Can changes in sex hormone binding globulin predict the risk of venous thromboembolism with combined oral contraceptive pills?

Abstract

Background: Recent studies have indicated that the risk of thromboembolic disease (VTE) in users of combined oral contraceptive pills (COCs) varies not only with estrogen dose, but also with the progestogen in pills with the same estrogen dose. The aim of this article is to discuss sex hormone binding globulin (SHBG) as a marker of estrogenicity and as a surrogate indicator for the potential risk of VTE in users of COC.

Material and methods: Using data from the literature, we investigated the relationship between the risk of VTE with various COCs and their effects on SHBG. We also collected data on the effects on SHBG by some combined preparations, where there are no VTE data.
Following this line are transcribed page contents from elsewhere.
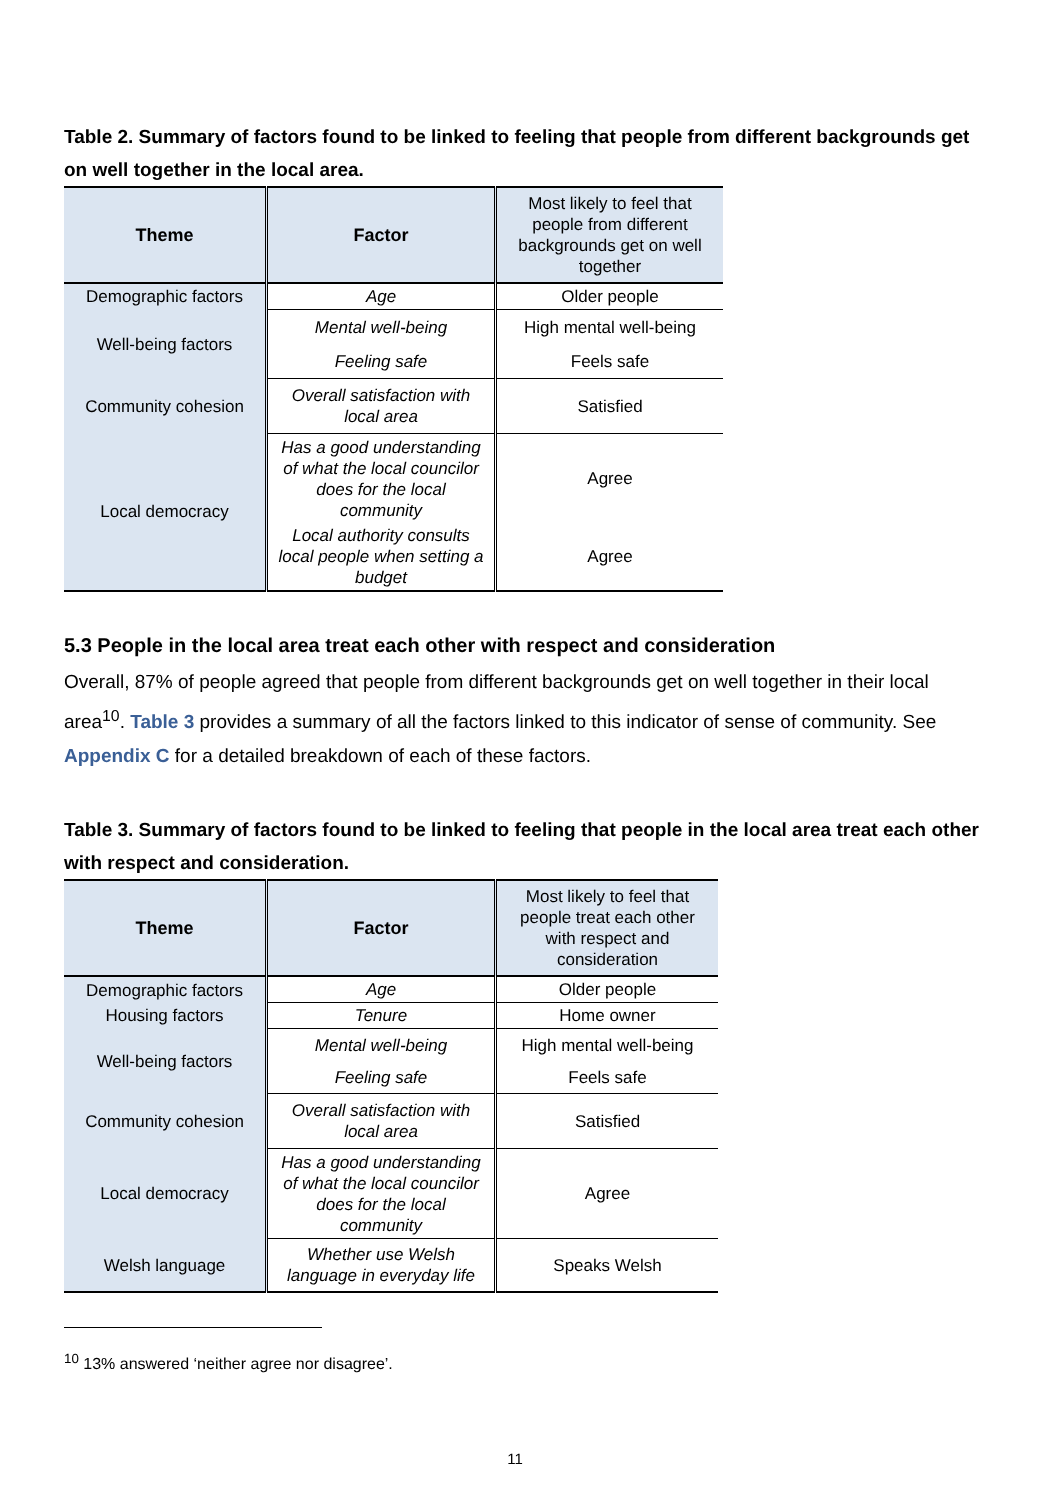Table 2. Summary of factors found to be linked to feeling that people from different backgrounds get on well together in the local area.
| Theme | Factor | Most likely to feel that people from different backgrounds get on well together |
| --- | --- | --- |
| Demographic factors | Age | Older people |
| Well-being factors | Mental well-being | High mental well-being |
| | Feeling safe | Feels safe |
| Community cohesion | Overall satisfaction with local area | Satisfied |
| Local democracy | Has a good understanding of what the local councilor does for the local community | Agree |
| | Local authority consults local people when setting a budget | Agree |
5.3 People in the local area treat each other with respect and consideration
Overall, 87% of people agreed that people from different backgrounds get on well together in their local area<sup>10</sup>. Table 3 provides a summary of all the factors linked to this indicator of sense of community. See Appendix C for a detailed breakdown of each of these factors.
Table 3. Summary of factors found to be linked to feeling that people in the local area treat each other with respect and consideration.
| Theme | Factor | Most likely to feel that people treat each other with respect and consideration |
| --- | --- | --- |
| Demographic factors | Age | Older people |
| Housing factors | Tenure | Home owner |
| Well-being factors | Mental well-being | High mental well-being |
| | Feeling safe | Feels safe |
| Community cohesion | Overall satisfaction with local area | Satisfied |
| Local democracy | Has a good understanding of what the local councilor does for the local community | Agree |
| Welsh language | Whether use Welsh language in everyday life | Speaks Welsh |
<sup>10</sup> 13% answered ‘neither agree nor disagree’.
11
Results: There appears to be a relationship between the risk of VTE and the effect on SHBG. Monophasic preparations containing levonorgestrel, having the lowest risk of VTE, cause an average SHBG increase of around 50%. COCs containing desogestrel or gestodene cause an average SHBG increase of 200-300%. A preparation with cyproterone acetate, carrying a higher risk of VTE than desogestrel and gestodene, cause a 300-400% SHBG increase. With the recently developed combined preparations, there is a 150% SHBG increase with norgestimate and a 250-300% increase with drosperinone and dienogest.

Conclusions: We propose that the change in SHBG with a COC could be interpreted as a measure of total estrogenicity and used as a predictor of the risk of VTE. Preparations containing drosperinone, dienogest, cyproterone acetate and norgestimate are equally or more estrogenic than the more thoroughly studied COCs, containing desogestrel or gestodene and should not be considered a safer substitute.